* Письменное задание:
Выведите дословно часть текста о пьесе Треплева от слов «3. Чучело Ахамот» до слов «Света, онтологической причины.» включительно.

* Цитируемый фрагмент:
================
Захаров, мужественно идя на риск смазать зрелище, предпочитает быть честным.
3. Чучело Ахамот
Декадентская пьеска Треплева — это, конечно же, не Чехов. Это Мережковский. Ее тема практически не пересекается с чеховскими характерами. Речь идет о холодной гностической интеллектуальной теории, внятной лишь для особых трансцендентно ориентированных умов. Заречная-Чайка — это не примитивное знаковое обозначение романтической девицы в соку, это персонаж глубоких эзотерических доктрин, София или Ахамот, Небесная Мудрость, гностическая Женщина-сверху, павшая в материальный мир безысходного количества, энтропии, ветхости. Нина Заречная, играя в пьесе Треплева, прямо обо всем этом и заявляет. Чайка — образ Души, потустороннего Света, онтологической причины.
================
* Фрагмент набора данных:

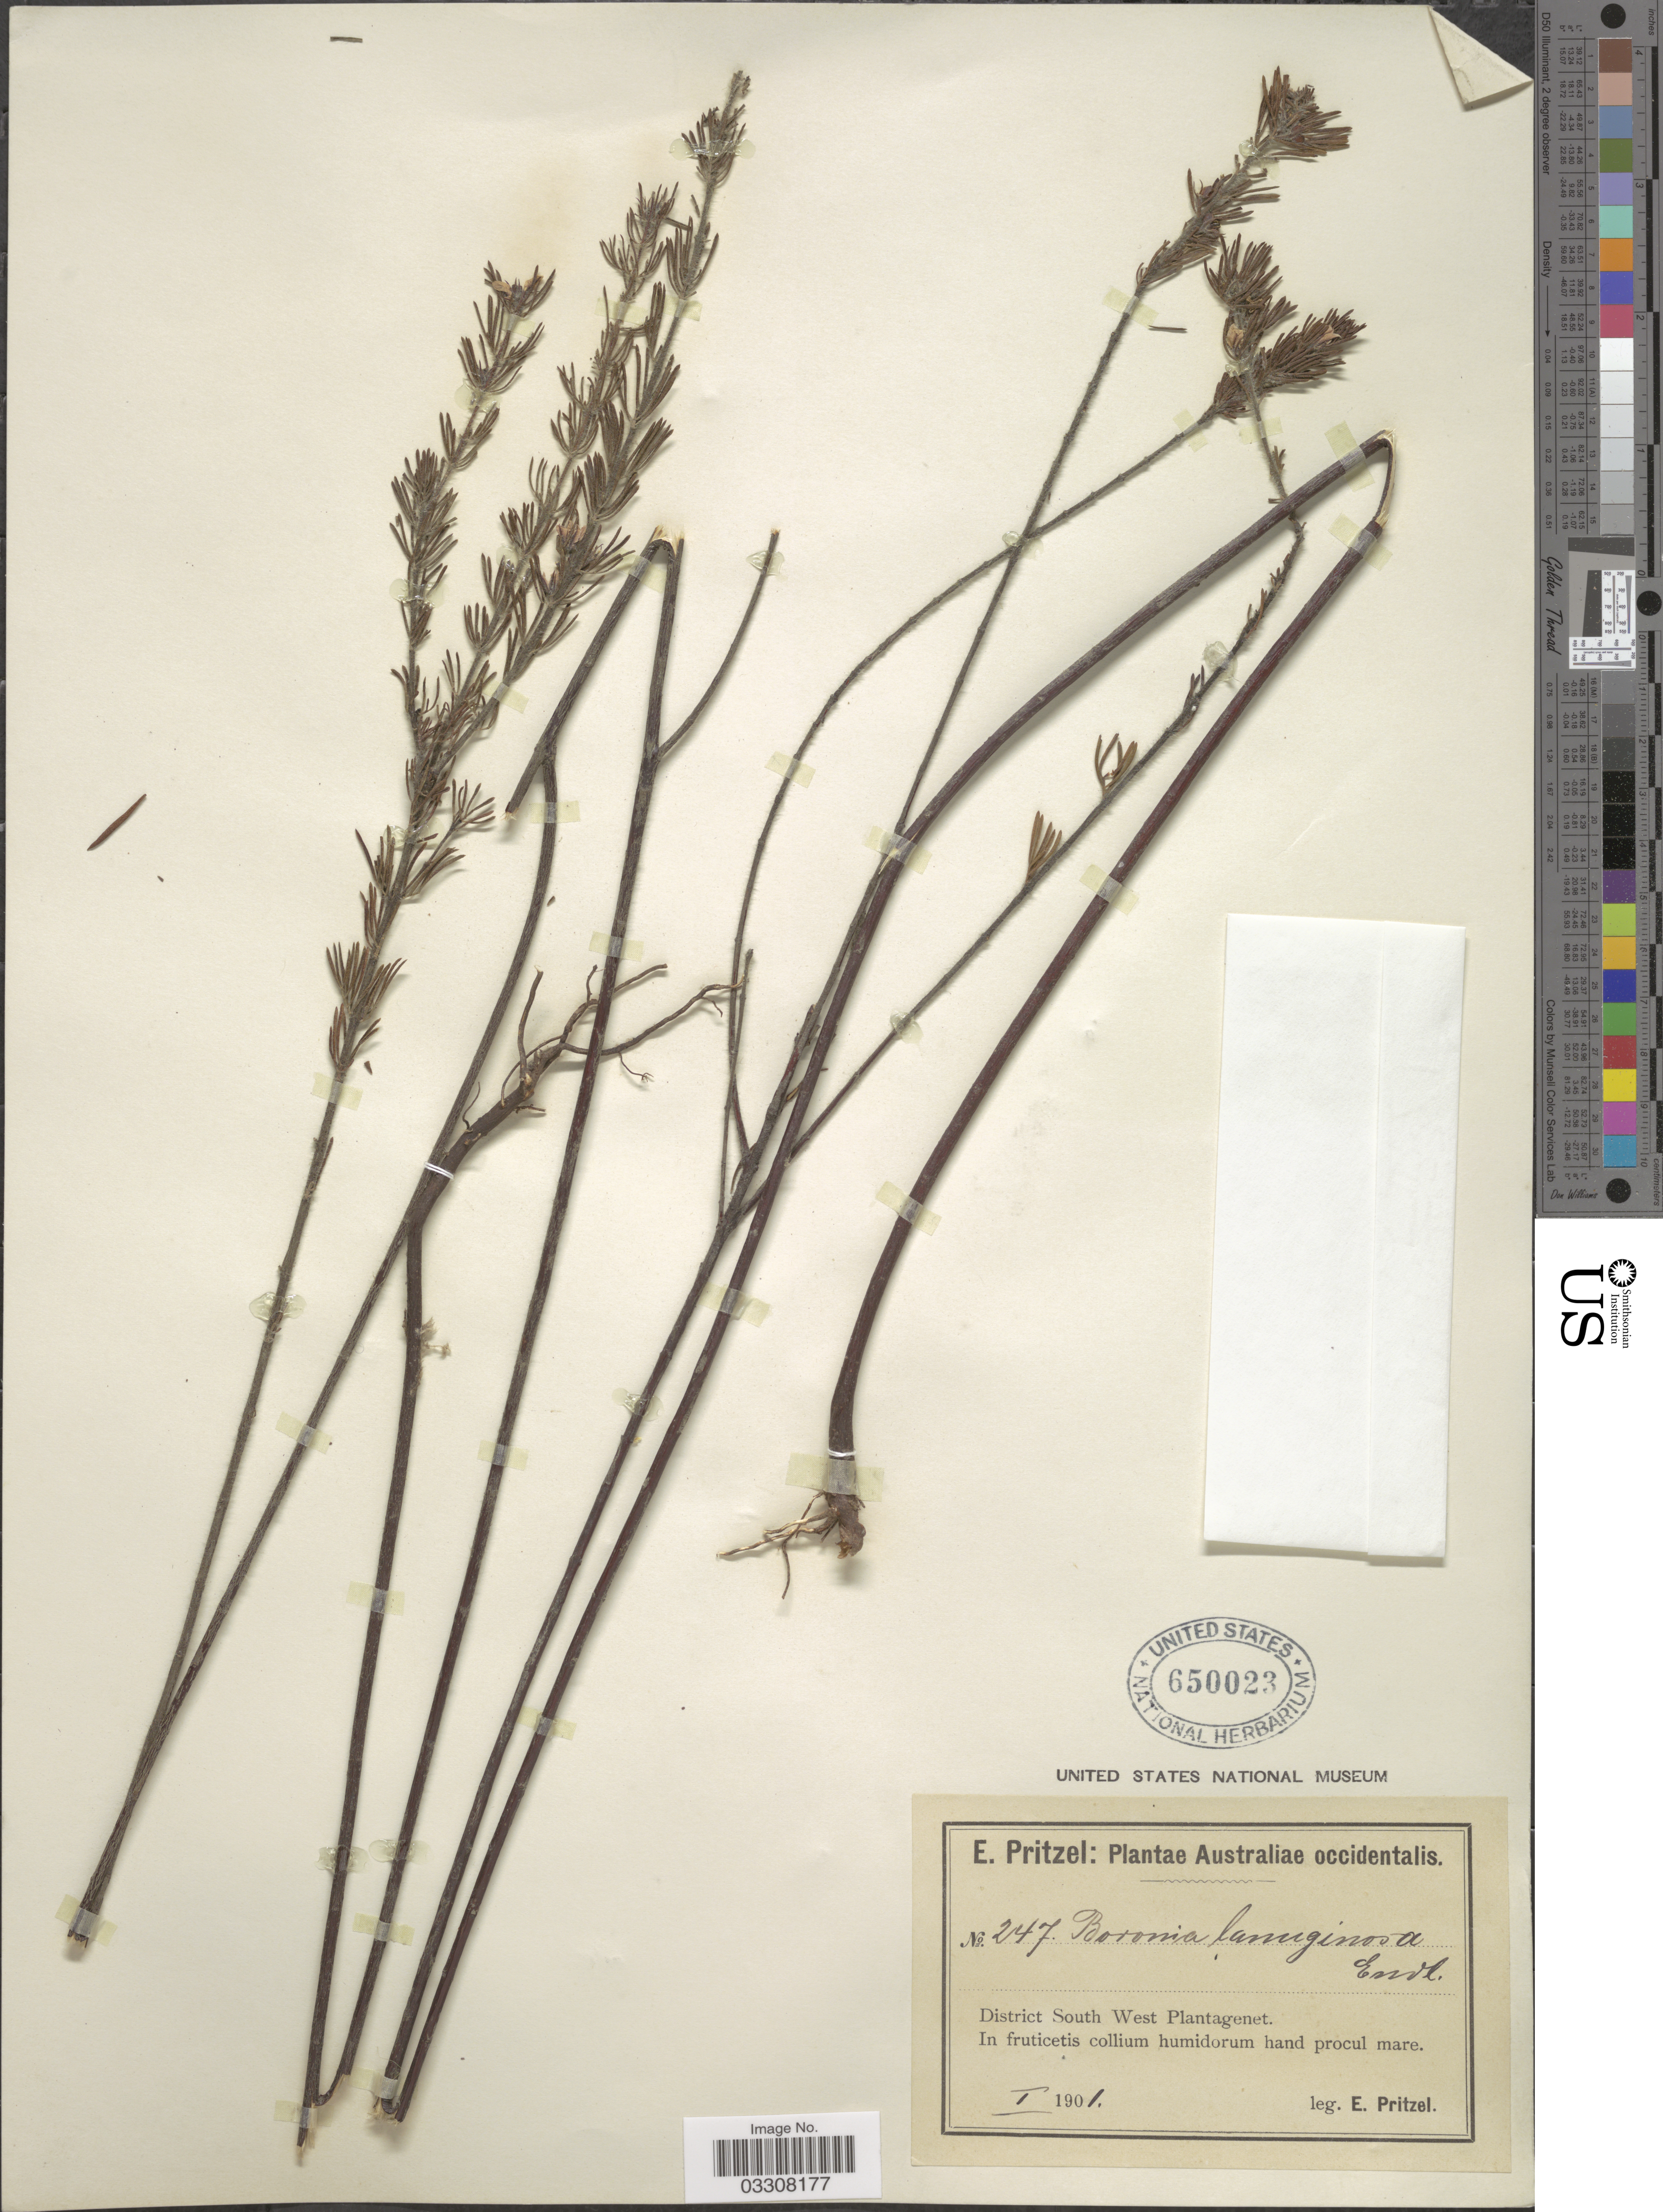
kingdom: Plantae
================
* Результат выполнения:
3. Чучело Ахамот
Декадентская пьеска Треплева — это, конечно же, не Чехов. Это Мережковский. Ее тема практически не пересекается с чеховскими характерами. Речь идет о холодной гностической интеллектуальной теории, внятной лишь для особых трансцендентно ориентированных умов. Заречная-Чайка — это не примитивное знаковое обозначение романтической девицы в соку, это персонаж глубоких эзотерических доктрин, София или Ахамот, Небесная Мудрость, гностическая Женщина-сверху, павшая в материальный мир безысходного количества, энтропии, ветхости. Нина Заречная, играя в пьесе Треплева, прямо обо всем этом и заявляет. Чайка — образ Души, потустороннего Света, онтологической причины.